We can classify a monosaccharide on the basis of the number of carbon atoms and the functional group present in them.
The monosaccharide which contains an aldehyde group is termed aldoses and those which have a keto group are called ketoses.
Depending on the number of carbon atoms present in a monosaccharide it is further classified as trioses, tetroses, pentoses, hexoses, and heptoses.
For example, we can call an aldose which contains 3 carbon atoms as aldotriose, and a keto which contains 3 carbon atoms as ketotriose.
Q 2. What are reducing sugars?
Those type of carbohydrates that reduces Fehling’s solution and Tollen’s reagent are termed reducing sugars.
Q 3. Write two main functions of carbohydrates in plants.
The two main functions of carbohydrates in a plant are: (a) Polysaccharides like starch act as storage molecules. (b) Cellulose is used to build the cell wall, and it is a polysaccharide
Q 4. Classify the following into monosaccharides and disaccharides.

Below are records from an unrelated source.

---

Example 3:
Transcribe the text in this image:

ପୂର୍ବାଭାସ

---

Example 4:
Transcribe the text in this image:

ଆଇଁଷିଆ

Ribose, 2-deoxyribose, maltose, galactose, fructose and lactose.
Monosaccharides: 2-deoxyribose, galactose, Ribose, fructose
Disaccharides: lactose, Maltose
Q 6. What is glycogen? How is it different from starch?
Glycogen, also termed animal starch, is found only in animals. It is a polysaccharide.
Both Glycogen and starch are the main sources of glucose that provides energy to humans that are later converted into carbohydrates.
They differ in structure. Starch comprises a chain and a branched compound whereas glycogen is composed of a single molecule and is branched.